I was 9 1/2 now, and my mom and dad had another child. At this age, I dealt in a lot of social comparison. None of my peers were artistic, so I thought being artistic was weird. This resulted in a lot of self-criticism and self-consciousness which made helping with my new baby brother even harder to do. By this time, we had already moved 4 times, and I didn't like it. I developed low resilience, because it always took me a while to adapt to the new house and school. Resulted in behavior issues. -
From menarche to high school
Fast forwarding quick a bit, because I think not truly exciting happening in those years prior. Other than going through those awkward puberty stages. I hit menarche around age 11. Now in 2010, way after puberty hit, I got accept to Nashville School of the Arts. This was a major milestone for me.
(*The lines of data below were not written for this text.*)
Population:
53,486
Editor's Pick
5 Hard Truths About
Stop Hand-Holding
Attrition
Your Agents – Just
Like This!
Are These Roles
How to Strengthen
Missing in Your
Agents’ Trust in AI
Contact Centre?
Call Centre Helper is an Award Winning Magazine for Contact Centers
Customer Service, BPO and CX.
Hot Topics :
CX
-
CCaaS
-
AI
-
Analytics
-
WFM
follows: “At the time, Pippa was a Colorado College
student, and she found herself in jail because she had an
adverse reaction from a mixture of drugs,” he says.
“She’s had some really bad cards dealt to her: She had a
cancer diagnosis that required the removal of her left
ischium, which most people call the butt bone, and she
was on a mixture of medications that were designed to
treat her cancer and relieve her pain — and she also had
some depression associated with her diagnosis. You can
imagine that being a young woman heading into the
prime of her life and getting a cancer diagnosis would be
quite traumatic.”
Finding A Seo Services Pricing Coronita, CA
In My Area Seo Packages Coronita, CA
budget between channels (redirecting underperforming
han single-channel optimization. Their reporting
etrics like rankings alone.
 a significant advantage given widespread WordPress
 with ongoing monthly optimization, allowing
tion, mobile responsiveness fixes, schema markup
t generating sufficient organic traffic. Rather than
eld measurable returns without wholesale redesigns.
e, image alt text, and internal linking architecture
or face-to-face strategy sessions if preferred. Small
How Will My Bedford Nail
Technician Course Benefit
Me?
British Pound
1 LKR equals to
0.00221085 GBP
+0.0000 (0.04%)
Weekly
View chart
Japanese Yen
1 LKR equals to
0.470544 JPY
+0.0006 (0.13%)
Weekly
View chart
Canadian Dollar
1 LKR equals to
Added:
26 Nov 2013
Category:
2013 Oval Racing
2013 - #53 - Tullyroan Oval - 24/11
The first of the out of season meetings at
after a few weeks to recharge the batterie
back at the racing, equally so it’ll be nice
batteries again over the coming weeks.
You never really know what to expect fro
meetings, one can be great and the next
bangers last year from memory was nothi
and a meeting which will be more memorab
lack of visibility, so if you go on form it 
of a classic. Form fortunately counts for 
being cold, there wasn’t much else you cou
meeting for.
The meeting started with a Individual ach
Before getting the notice of my acceptance, I had very little hope that I would get in, due me being pessimistic, and after receiving the news, it was like an a-ha moment for me. -
Choosing Between Risk and Reward
While in NSA, I was constantly surrounded by many different types of people. I think I harbored a good sense of deductive reasoning. How I thought it out was, the majority of my friend were artist or musicians, and because they were artists and musicians they evidently smoked marijuana often. I was also an artist, but I didn't want to smoke. I was actually kind of afraid to, hence I started balancing the risks, and instead learned a new skill of photography. -
Graduating!
In this photo, I was tired and overwhelmed with emotions. I was finally heading toward emerging adulthood, and I was terrified! I didn't know what to do. It felt like everything was going way too fast. By now I had made a pretty steady identity for myself but I still didn't know what I want to study in college, or even if I wanted to go to college. At this point, I living in Florida. I had been living there since 2011 and would stay there until early 2014. -
Getting accepted to Trevecca
This has probably been my favourite moment so far. I never thought I would be able to go to college. The summer before getting accepted, I researched a lot of possible career choices but I had no idea what to choose. Then, like almost out of nowhere, I had the idea of looking into psychology. I had always had an interest in it, but never really saw it as a career. I eventually chose it as my career chose, so when I came to Trevecca, I had my plan in mind. I might already have my vocational id.